Dalam kesempatan berbeda, Dirjen Perdagangan Dalam Negeri Kementerian Perdagangan Moga Simatupang menyebut perubahan ini dilakukan dalam upaya mendorong realisasi DMO yang tengah menurun.
"Ini merupakan salah satu upaya mendorong realisasi DMO karena pasar ekspor produk turunan kelapa sawit yang menurun serta menyesuaikan harga CPO [crude palm oil/minyak sawit mentah] yang mengalami kenaikan jika dibandingkan dengan sebelumnya," ujar Moga dalam konferensi pers, Senin (19/8/2024).
Sekadar catatan, Minyakita merupakan program lanjutan dari program sebelumnya, Minyak Goreng Curah Rakyat (MGCR). Perbedaan keduanya terletak pada kemasan.
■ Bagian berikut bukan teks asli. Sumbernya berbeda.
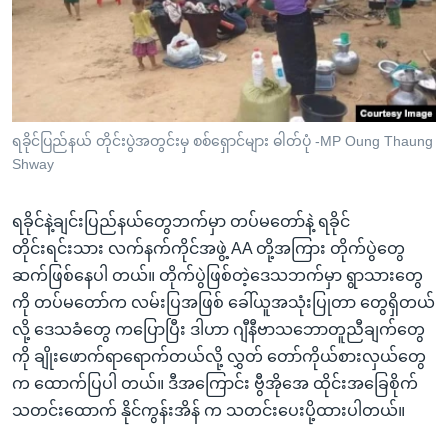
အ
သုတပဒေသာ အင်္ဂလိပ်စာ
ညွန်း
Learning English
စာမျက်နှာ
သို့
ဗွီအိုအေ လူမှုကွန်ယက်များ
ကျော်
ကြည့်
ရခိုင်ပြည်နယ် တိုင်းပွဲအတွင်းမှ စစ်ရှောင်များ ဓါတ်ပုံ -MP Oung Thaung
Shway
ရန်
ဘာသာစကားများ
ရှာဖွေ
ရခိုင်နဲ့ချင်းပြည်နယ်တွေဘက်မှာ တပ်မတော်နဲ့ ရခိုင်
ရန်
တိုင်းရင်းသား လက်နက်ကိုင်အဖွဲ့ AA တို့အကြား တိုက်ပွဲတွေ
နေရာ
ဆက်ဖြစ်နေပါ တယ်။ တိုက်ပွဲဖြစ်တဲ့ဒေသဘက်မှာ ရွာသားတွေ
သို့
ကို တပ်မတော်က လမ်းပြအဖြစ် ခေါ်ယူအသုံးပြုတာ တွေရှိတယ်
ကျော်
လို့ ဒေသခံတွေ ကပြောပြီး ဒါဟာ ဂျီနီဗာသဘောတူညီချက်တွေ
ရန်
ကို ချိုးဖောက်ရာရောက်တယ်လို့ လွှတ် တော်ကိုယ်စားလှယ်တွေ
က ထောက်ပြပါ တယ်။ ဒီအကြောင်း ဗွီအိုအေ ထိုင်းအခြေစိုက်
သတင်းထောက် နိုင်ကွန်းအိန် က သတင်းပေးပို့ထားပါတယ်။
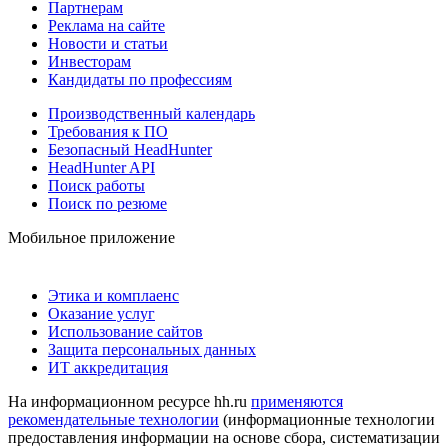
Партнерам
Реклама на сайте
Новости и статьи
Инвесторам
Кандидаты по профессиям
Производственный календарь
Требования к ПО
Безопасный HeadHunter
HeadHunter API
Поиск работы
Поиск по резюме
Мобильное приложение
Этика и комплаенс
Оказание услуг
Использование сайтов
Защита персональных данных
ИТ аккредитация
На информационном ресурсе hh.ru
применяются
рекомендательные технологии
(информационные технологии
предоставления информации на основе сбора, систематизации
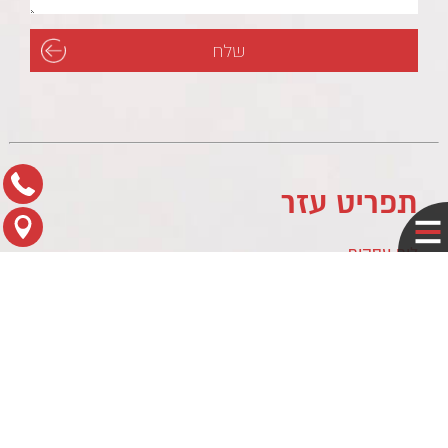
תפריט עזר
לוח עסקים
מדיניות פרטיות
צור קשר
מפת הגעה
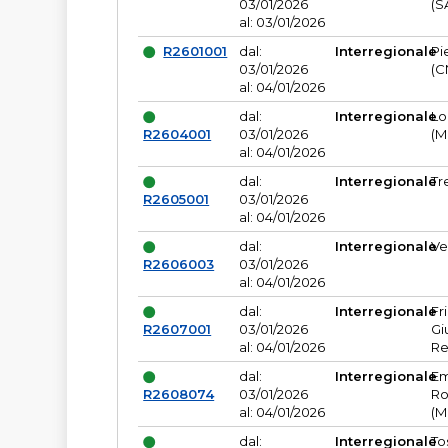
03/01/2026
(S
al: 03/01/2026
R2601001
dal:
Interregionale
Pi
03/01/2026
(C
al: 04/01/2026
dal:
Interregionale
Lo
R2604001
03/01/2026
(M
al: 04/01/2026
dal:
Interregionale
Tr
R2605001
03/01/2026
al: 04/01/2026
dal:
Interregionale
Ve
R2606003
03/01/2026
al: 04/01/2026
dal:
Interregionale
Fr
R2607001
03/01/2026
Gi
al: 04/01/2026
Re
dal:
Interregionale
Em
R2608074
03/01/2026
Ro
al: 04/01/2026
(M
dal:
Interregionale
To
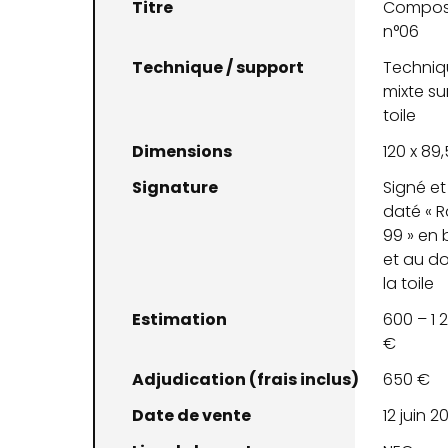
Titre
Composi
n°06
Technique / support
Techniq
mixte su
toile
Dimensions
120 x 89
Signature
Signé et
daté « R
99 » en 
et au d
la toile
Estimation
600 – 1 
€
Adjudication (frais inclus)
650 €
Date de vente
12 juin 2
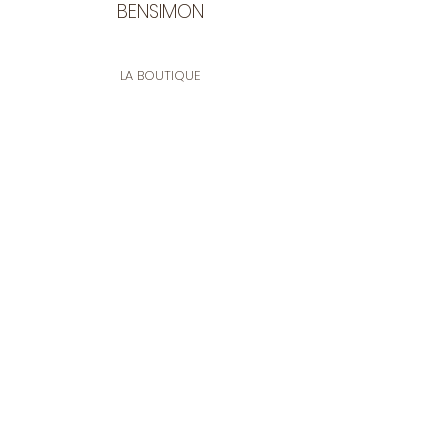
BENSIMON
LA BOUTIQUE
Ouverte du lundi au vendredi
de 9:30 à 12:30 et de 14:00 à 17:00
26 rue Francis de Pressensé
13001 Marseille
CONTACT
Tel.
04 91 90 18 89
tissusbensimon@gmail.com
Jika MGCR dibungkus plastik tipis dan mudah bocor, Minyakita dibungkus plastik yang lebih kuat dan rapi.
Keputusan itu, lanjut Moga, diharapkan dapat mengoptimalkan pendistribusian minyak goreng rakyat kepada pengecer sesuai dengan ketercapaian di masing-masing level distribusi dan HET.
"Ini juga untuk memastikan tepat sasaran, mengurangi potensi penyalahgunaan atau penyelewengan oleh pihak yang dapat merugikan masyarakat," jelasnya.